Jean le Long et la traduction du "Liber peregrinationis" de Riccold de Monte di Croce

par Marco Robecchi

Thèse de doctorat en Études médiévales

Sous la direction de Sylvie Lefèvre.

Le président du jury était Alvaro Barbieri.

Le jury était composé de Alvise Andreose, Christine Gadrat-Ouerfelli, Laura Minervini.


  • Résumé

    En 1351 le moine bénédictin Jean le Long d’Ypres, abbé de Saint-Bertin en Saint-Omer, a traduit du latin en français six œuvres concernant les voyages et la connaissance de l’Orient (Hayton, Odorico da Pordenone, Wilhelm von Boldensele, Lettres de Togon Temür, De statu). Nous avons choisi d’étudier et d’éditer la traduction du Liber peregrinationis de Riccold de Monte di Croce, frère dominicain de Florence qui a visité la Terre Sainte, la Turquie, l’Arménie et a vécu à Bagdad entre 1288 et 1300. Dans la première partie nous avons étudié le texte latin, sa diffusion manuscrite et sa réception, ainsi que les deux traductions italiennes du 14e s.

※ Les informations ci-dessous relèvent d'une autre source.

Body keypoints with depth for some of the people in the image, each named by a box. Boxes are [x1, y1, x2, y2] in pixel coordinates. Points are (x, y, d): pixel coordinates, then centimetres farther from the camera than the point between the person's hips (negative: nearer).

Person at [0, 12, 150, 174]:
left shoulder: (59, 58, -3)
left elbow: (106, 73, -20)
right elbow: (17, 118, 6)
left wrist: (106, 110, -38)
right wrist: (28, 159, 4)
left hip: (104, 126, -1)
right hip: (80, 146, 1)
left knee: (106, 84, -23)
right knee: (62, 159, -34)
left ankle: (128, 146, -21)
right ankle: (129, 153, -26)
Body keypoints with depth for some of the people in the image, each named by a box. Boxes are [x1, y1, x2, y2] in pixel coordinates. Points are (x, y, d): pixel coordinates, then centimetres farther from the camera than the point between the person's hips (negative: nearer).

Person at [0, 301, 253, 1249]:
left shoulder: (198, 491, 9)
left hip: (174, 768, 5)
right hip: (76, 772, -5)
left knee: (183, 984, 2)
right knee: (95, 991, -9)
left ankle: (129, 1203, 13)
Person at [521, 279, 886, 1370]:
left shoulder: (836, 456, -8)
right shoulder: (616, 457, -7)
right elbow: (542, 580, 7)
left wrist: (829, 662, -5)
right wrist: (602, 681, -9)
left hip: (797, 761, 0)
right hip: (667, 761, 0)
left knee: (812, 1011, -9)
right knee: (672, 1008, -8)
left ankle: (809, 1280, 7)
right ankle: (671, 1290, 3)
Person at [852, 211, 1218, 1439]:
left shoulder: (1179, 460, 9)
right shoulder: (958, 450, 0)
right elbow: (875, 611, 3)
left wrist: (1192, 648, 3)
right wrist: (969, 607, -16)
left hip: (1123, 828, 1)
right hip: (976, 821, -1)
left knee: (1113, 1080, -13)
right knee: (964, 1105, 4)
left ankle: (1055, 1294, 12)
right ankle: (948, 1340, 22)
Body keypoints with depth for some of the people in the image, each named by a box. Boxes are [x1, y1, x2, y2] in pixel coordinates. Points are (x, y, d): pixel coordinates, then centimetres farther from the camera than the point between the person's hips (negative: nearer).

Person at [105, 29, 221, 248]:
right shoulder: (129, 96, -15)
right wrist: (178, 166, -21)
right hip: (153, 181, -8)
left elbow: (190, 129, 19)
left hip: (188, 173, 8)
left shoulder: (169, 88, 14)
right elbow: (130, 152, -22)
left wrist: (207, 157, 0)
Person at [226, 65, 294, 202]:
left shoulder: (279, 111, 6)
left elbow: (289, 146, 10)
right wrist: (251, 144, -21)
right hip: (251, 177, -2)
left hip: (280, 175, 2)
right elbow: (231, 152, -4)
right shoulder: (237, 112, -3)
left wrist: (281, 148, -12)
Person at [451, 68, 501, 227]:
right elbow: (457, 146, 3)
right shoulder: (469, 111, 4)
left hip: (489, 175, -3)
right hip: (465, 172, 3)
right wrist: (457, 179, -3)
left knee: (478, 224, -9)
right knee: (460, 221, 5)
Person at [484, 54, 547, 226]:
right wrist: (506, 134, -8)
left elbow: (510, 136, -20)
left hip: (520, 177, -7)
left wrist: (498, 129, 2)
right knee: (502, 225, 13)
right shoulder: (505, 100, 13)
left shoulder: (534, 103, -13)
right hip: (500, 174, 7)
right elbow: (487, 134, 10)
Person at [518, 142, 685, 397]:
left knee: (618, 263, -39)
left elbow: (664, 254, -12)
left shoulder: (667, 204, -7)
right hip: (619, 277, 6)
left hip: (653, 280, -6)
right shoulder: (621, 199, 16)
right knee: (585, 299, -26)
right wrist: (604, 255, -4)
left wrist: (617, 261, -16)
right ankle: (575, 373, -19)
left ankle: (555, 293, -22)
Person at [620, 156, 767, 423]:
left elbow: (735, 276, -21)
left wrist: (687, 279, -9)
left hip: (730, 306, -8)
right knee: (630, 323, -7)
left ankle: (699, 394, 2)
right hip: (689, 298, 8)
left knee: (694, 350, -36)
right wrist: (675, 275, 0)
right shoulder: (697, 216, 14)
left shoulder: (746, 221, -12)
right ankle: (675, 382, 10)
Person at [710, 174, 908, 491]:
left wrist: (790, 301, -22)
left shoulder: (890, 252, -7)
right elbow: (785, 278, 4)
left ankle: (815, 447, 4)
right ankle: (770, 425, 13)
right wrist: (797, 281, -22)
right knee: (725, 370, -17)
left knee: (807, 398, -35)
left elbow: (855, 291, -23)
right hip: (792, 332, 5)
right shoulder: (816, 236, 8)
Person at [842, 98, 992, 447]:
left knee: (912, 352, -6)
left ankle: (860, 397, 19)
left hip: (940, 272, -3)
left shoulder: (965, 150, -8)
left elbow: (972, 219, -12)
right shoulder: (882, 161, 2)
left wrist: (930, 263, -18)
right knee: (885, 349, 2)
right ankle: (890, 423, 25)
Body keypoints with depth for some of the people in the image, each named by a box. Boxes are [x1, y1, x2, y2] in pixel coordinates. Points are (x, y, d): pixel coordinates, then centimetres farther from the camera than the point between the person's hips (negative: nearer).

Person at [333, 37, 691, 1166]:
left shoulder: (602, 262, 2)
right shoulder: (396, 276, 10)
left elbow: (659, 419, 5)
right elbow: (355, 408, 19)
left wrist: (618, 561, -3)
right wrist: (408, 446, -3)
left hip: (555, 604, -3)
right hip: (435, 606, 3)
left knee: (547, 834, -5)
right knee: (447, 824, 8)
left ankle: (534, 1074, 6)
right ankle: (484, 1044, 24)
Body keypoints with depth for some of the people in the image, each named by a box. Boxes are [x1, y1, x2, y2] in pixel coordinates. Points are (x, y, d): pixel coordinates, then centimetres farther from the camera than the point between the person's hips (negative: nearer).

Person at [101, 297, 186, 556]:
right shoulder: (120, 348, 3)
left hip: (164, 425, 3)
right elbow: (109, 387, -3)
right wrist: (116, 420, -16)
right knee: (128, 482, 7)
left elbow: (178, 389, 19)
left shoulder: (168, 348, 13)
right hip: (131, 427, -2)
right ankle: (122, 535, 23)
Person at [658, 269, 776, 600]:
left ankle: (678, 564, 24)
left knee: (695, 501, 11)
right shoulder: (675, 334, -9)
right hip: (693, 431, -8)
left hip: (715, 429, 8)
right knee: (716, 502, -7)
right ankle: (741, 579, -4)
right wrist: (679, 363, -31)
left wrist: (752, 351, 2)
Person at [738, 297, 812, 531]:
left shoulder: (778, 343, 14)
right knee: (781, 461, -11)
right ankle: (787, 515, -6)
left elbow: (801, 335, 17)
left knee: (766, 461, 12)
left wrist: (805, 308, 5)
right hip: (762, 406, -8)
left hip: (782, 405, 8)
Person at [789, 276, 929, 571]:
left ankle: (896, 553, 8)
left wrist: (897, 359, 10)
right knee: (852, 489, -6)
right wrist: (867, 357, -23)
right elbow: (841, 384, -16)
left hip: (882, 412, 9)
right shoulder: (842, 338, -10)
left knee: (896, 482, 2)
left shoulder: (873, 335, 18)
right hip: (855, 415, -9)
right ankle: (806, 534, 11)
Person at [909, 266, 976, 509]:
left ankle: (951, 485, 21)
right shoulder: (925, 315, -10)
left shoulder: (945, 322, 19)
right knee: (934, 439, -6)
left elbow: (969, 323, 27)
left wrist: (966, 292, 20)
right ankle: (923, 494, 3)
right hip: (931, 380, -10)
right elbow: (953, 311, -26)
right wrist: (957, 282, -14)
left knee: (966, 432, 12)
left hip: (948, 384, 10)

Ensuite, le texte français a retenu notre attention. La traduction a été transmise par six manuscrits et un imprimé, qui conservent également les autres cinq traductions de Jean le Long. L’étude des questions textuelles et de la diffusion manuscrite montrent deux voies de diffusion : l’une qui semble avoir circulé parmi la bourgeoisie picarde, l’autre qui a intéressé la haute aristocratie française (Jean sans Peur, Jean de Berry, Charles d’Orléans ; l’un de ces manuscrits contient en outre le Roman de Mélusine de Jean d’Arras). L’analyse linguistique, les questions traductiologiques et l’étude du lexique (régionalismes, orientalismes et mots rares) de l’auteur montrent bien son travail de « mise en roman » de ces textes, opération qui semble annoncer le Livre des merveilles de Jean de Mandeville de 1356. Nous avons donc proposé l’édition critique du texte français avec la source latine en face, suivi par un apparat des variantes et un glossaire.

  • Titre traduit

    Jean le Long and the translation of Riccold de Monte di Croce’s Liber peregrinationis


  • Résumé

    In 1351 Jean le Long d’Ypres, abbot of Saint-Bertin in Saint-Omer, translated six works concerning the East and the knowledge of the Asiatic continent, namely of the Mongol Empire (Hayton, Odorico da Pordenone, Wilhelm von Boldensele, Lettres de Togon Temür, De statu). I studied and published the translation of Riccold de Monte di Croce’s Liber peregrinationis. The Florentine Dominican friar travelled from the Holy Land to Turkey, Armenia and Bagdad (he lived there for ten years) between 1288 and 1300. In the first part, I have studied the Latin text, its manuscript tradition and his reception; I added a study on the two Italian translation made in the 14th century. In the second part, I have studied the French translation. Six manuscript and a 16th century print transmit the six Jean le Long’s translation. The philological study and the manuscript tradition show two ways of circulation: one way concerning the Picard bourgeois, the other one concerning the French aristocrats (Jean the Fearless, Jean duke of Berry, Charles duke of Orleans; one of these manuscripts also contains Jean d’Arras’ Roman de Mélusine). The linguistic analysis, the traductological and the lexicological study (regionalisms, orientalism and rare words) allow me to affirm that Jean le Long has “mis en roman” the six Latin texts, few years before the redaction of Jean de Mandeville’s Livre des merveilles (1356). Finally, I prepared the critical edition of the Latin source and of its French translation, followed by a critical apparatus and a glossary.